A mechanical fan with a properly...
A mechanical fan with a properly designed shroud represents the best low-speed cooling option available. The flex fan on the ungainly spacer was merely for fabrication purposes; the thermal-clutch fan that replaced it robs no power when disengaged and moves volumes more air than any similar electric fan. Whether fixed-blade, flex-blade, or coupled by a thermal clutch, a mechanical fan moves a ton of air. The pressure generated at idle was sufficient to suck this folded terry cloth towel to my car’s grille.
Cooling Fans
It doesn’t seem like part of an engine-mounting story but things like cooling fans seldom rank very high when planning an engine swap.
If forced to choose between mounting the engine close to the radiator or recessing the firewall, consider the firewall route. Room gained at the front of the engine will permit a belt-driven fan. And while some people don’t think they’re as sexy as their electric counterparts, even electric-fan manufacturers like Flex-a-lite admit that a proper belt-driven fan with a shroud will move a greater volume of cooling air than its electric counterpart will.
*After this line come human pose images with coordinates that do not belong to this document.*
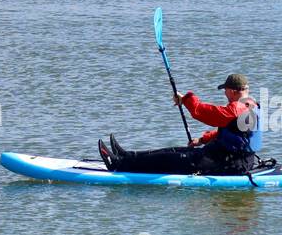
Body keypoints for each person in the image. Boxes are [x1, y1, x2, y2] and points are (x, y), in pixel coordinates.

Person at [99, 74, 263, 176]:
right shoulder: (251, 105)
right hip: (227, 157)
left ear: (233, 91)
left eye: (225, 90)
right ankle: (126, 156)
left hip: (228, 164)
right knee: (175, 150)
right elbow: (233, 134)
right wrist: (203, 139)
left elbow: (202, 112)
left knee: (171, 159)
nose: (224, 94)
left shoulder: (237, 108)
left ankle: (119, 165)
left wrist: (185, 99)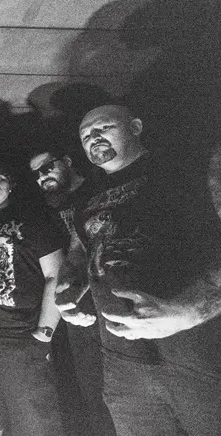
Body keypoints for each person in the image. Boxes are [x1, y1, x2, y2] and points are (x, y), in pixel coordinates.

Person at [57, 104, 221, 436]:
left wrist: (190, 312)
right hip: (123, 363)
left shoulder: (186, 174)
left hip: (195, 356)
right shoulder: (86, 199)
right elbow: (81, 253)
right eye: (85, 135)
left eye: (103, 127)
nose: (93, 137)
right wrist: (69, 288)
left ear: (135, 127)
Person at [0, 163, 65, 436]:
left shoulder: (33, 220)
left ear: (11, 186)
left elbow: (55, 275)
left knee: (35, 425)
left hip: (22, 338)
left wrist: (43, 335)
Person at [28, 145, 115, 435]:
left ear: (66, 161)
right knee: (89, 390)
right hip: (73, 308)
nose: (42, 177)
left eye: (46, 168)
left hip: (108, 298)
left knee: (121, 389)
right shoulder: (47, 209)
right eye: (36, 175)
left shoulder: (99, 190)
When disengaged or de-energized, neither a thermal-clutch-driven fan will rob any power. Naturally, both consume power when engaged (the electric fan through the alternator). And while a thermal-clutch fan will draw just a touch more power than an electric fan when engaged, that’s a natural consequence of greater cooling power. But who really cares about an extra horsepower or two when cruising around at speeds insufficient to force air across the radiator anyway? So if you value cooling and performance, consider building your car around a belt-driven, thermal-clutch fan.